Digital transformation is on the agenda of most companies today, but achieving success in this area is not easy. More than seven in 10 survey respondents working at firms pursuing digital transformation say the progress of these efforts has slowed or stalled at some point, according to a McKinsey Digital research titled "How to restart your stalled digital transformation".
The research surveyed 1,256 C-level executives and senior managers worldwide and found that more than 60% of respondents who report stalled digital transformations attribute the problem to factors that - with the right discipline and focus - organisations can control in the near to medium term. This funding, according to McKinsey, runs counter to common assumptions that external pressures, such as regulatory changes or market disruptions, pose "the biggest threats" to digital initiatives.
The most commonly cited factor in the research was resourcing issues (20%). According to McKinsey, this reveals that "the trouble is not simply a matter of allocating sufficient funding or talent" when it comes to digital transformation.
More than half of respondents (53%) said their resourcing problems result from the ways funds are earmarked or allocated among initiatives.
Meanwhile, other factors cited included misaligned culture and ways of working (18%), lack of core competencies (15%), insufficient alignment and/or commitment across organisation (14%), and lack of clarity on transformation strategy (14%).
According to McKinsey, some of these factors typically take longer to address and are harder to overcome. An ineffective or misinformed transformation strategy (20%), and lack of clarity on transformation strategy (26%) have the lowest success rate. Meanwhile, nearly 40% of respondents identified misaligned culture and ways of working as the main cause of digital transformation stalling.
This group of respondents cited hierarchical cultures and siloed ways of working as 'the biggest killers' of digital momentum.
McKinsey explained that adapting the company's culture to hasten innovation is a struggle that takes time to address for many organisations. "Overall, internal challenges pose more problems than external ones do. Only 6% of respondents attribute the derailed momentum to a major disruption in the market or business landscape.
Interventions commonly undertaken when digital transformation stalls
When it comes to jump-starting stalled digital interventions, undertaking a rigorous change-management programme (28%), improving the economic model for the transformation's timing and impact (21%), as well as developing a robust internal communications plan (21%) were most associated with success.

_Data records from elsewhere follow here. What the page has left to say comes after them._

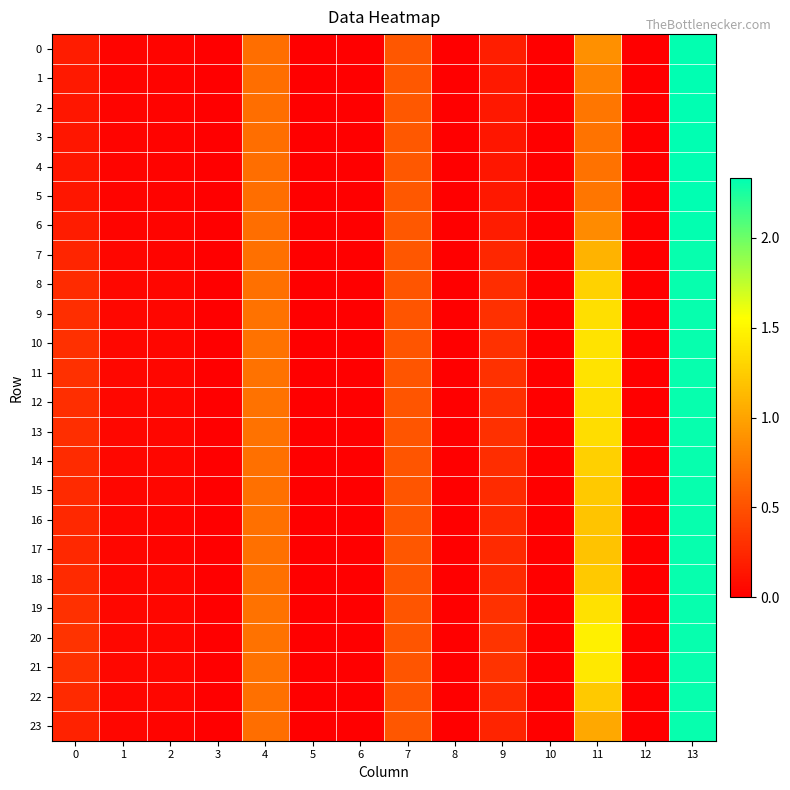

Count the number of categories in the chart.

14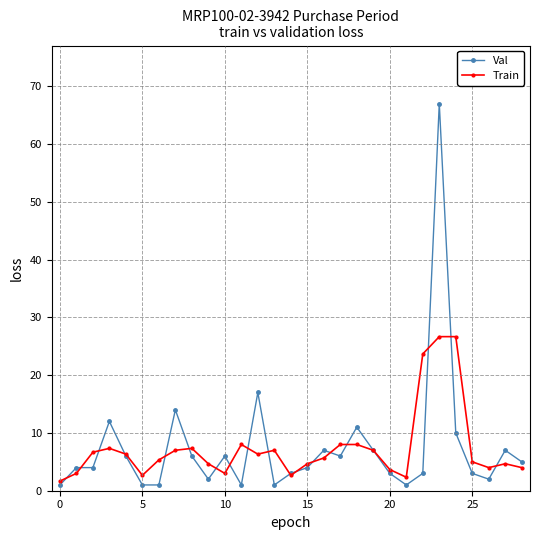

Which series has the largest range (max minus min)?

Val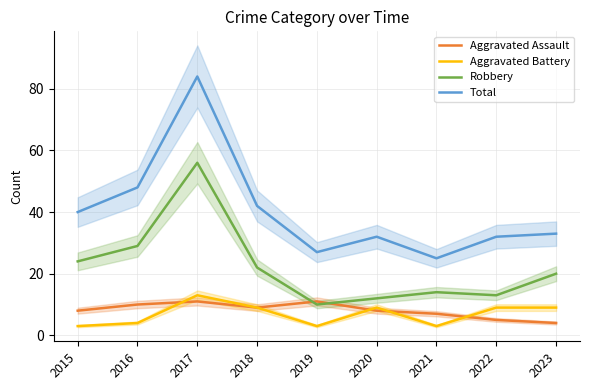

At which category does Aggravated Assault reach its first local valley?

2018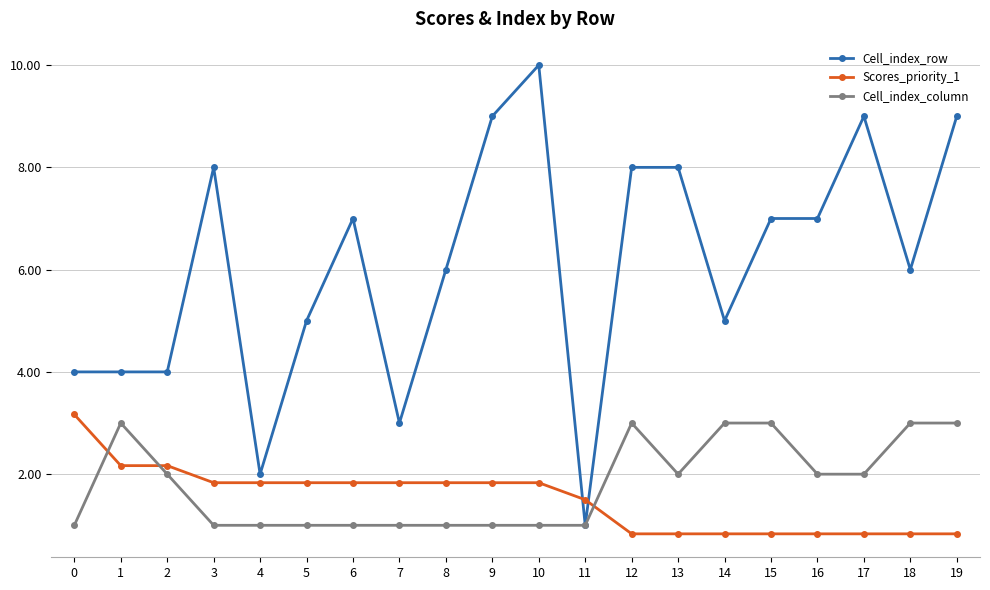

Reading left to right, what are all the values shown in this chart?

Cell_index_row: 0=4.0	1=4.0	2=4.0	3=8.0	4=2.0	5=5.0	6=7.0	7=3.0	8=6.0	9=9.0	10=10.0	11=1.0	12=8.0	13=8.0	14=5.0	15=7.0	16=7.0	17=9.0	18=6.0	19=9.0
Scores_priority_1: 0=3.2	1=2.2	2=2.2	3=1.8	4=1.8	5=1.8	6=1.8	7=1.8	8=1.8	9=1.8	10=1.8	11=1.5	12=0.8	13=0.8	14=0.8	15=0.8	16=0.8	17=0.8	18=0.8	19=0.8
Cell_index_column: 0=1.0	1=3.0	2=2.0	3=1.0	4=1.0	5=1.0	6=1.0	7=1.0	8=1.0	9=1.0	10=1.0	11=1.0	12=3.0	13=2.0	14=3.0	15=3.0	16=2.0	17=2.0	18=3.0	19=3.0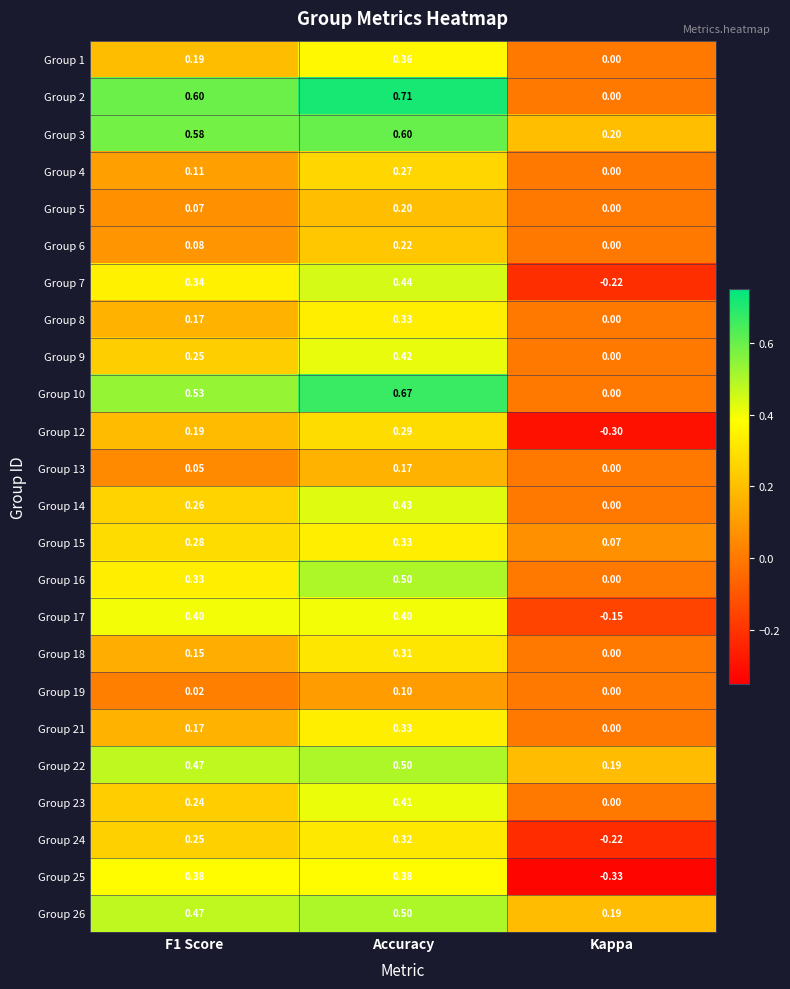

Count the number of categories in the chart.

3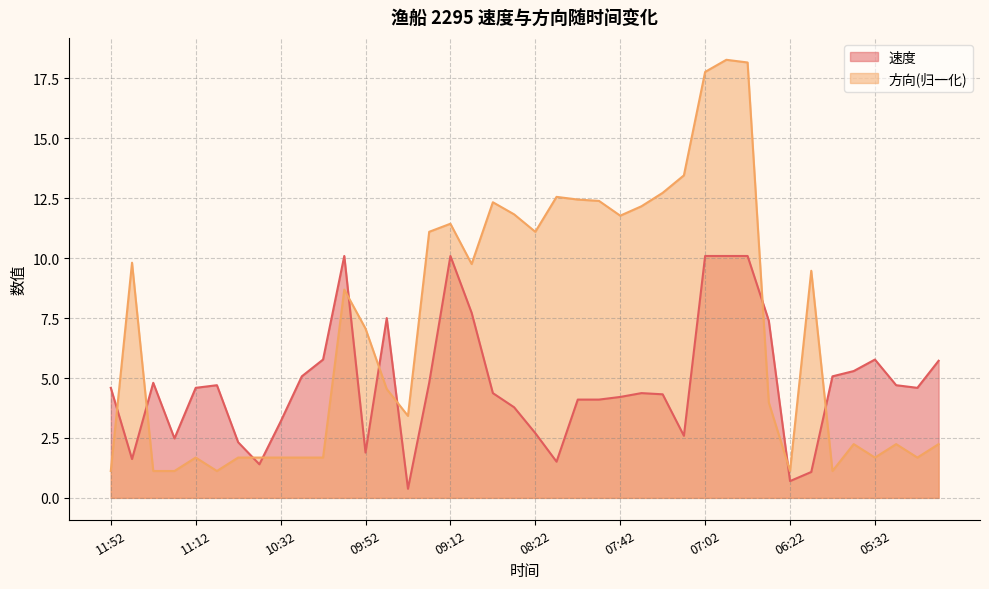

What is the total value across all series at 05:02?

8.0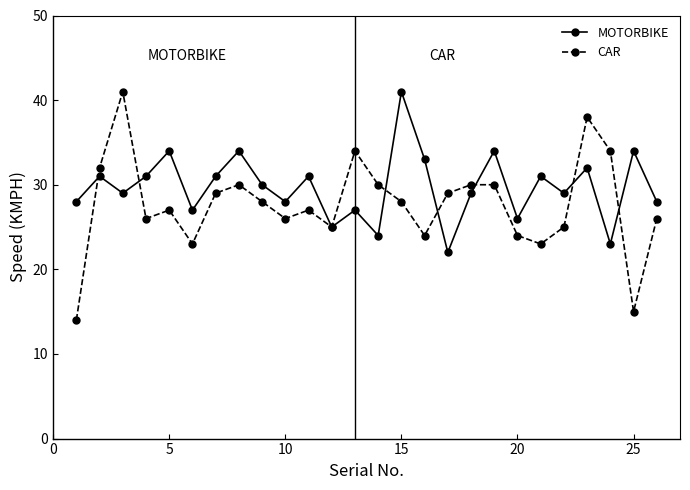

What is the maximum value for CAR?

41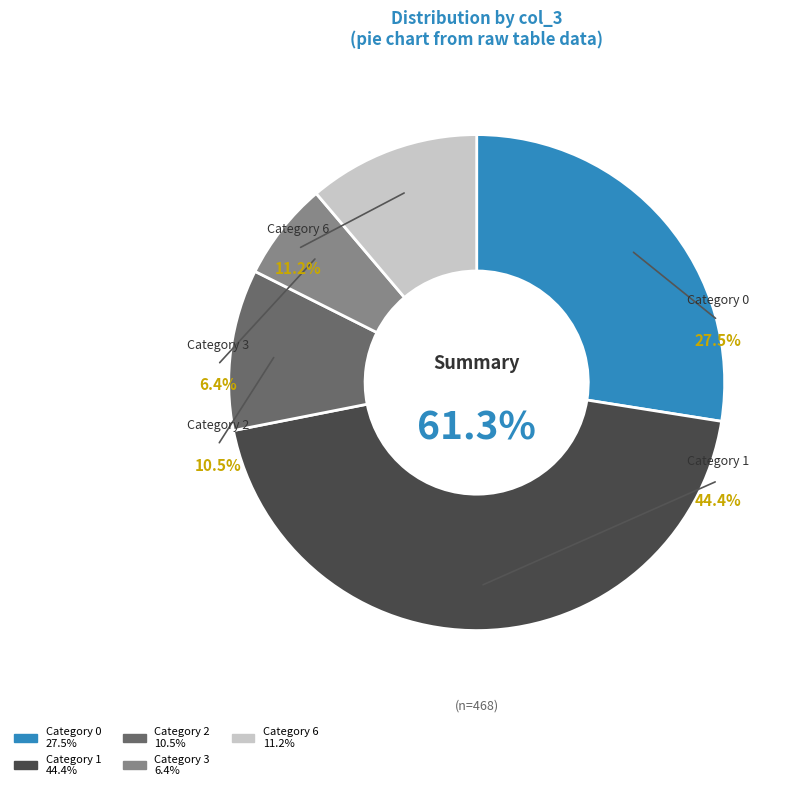

True or false: col_3=2 accounts for 16% of the total.

False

These percentages represent the difference in response rates at companies regaining momentum when implementing these three interventions, compared to companies not regaining momentum.
Meanwhile, all three were among the five most common interventions that companies initiate, with the most common one being hiring a new transformation leader (30%).
Tips to avoid digital transformation stalling
Companies should build strategic clarity and commitment across the firm. A lack of clarity and commitment might be one of the most common challenges and also one of the hardest to overcome. However, McKinsey said executives can create a clear, simple, and inspiring strategy that describes how digital technologies and ways of working will enable new value propositions and business models. The strategy can then be implemented throughout the organisation.
This strategy should also be translated into specific implications for each role and division to build both clarity and commitment.
Another tip is for companies to have a digital transformation plan that is grounded in a rigorous, realistic model of the transformation's specific economic objectives and the overall business outcomes it will produce. McKinsey said that such a model needs to be updated frequently.
"Leaders must revisit assumptions about the business model and expected financial outcomes so they can make investment decisions and trade-offs that will keep the organisation moving on its digital journey," it added.
Lastly, companies should set aside resources and execution capabilities. To carry out digital transformation, firms should also change their approaches to talent acquisition and development, their ways of working, and their operating processes in ways that go beyond the light-touch adjustments needed to complete pilot projects.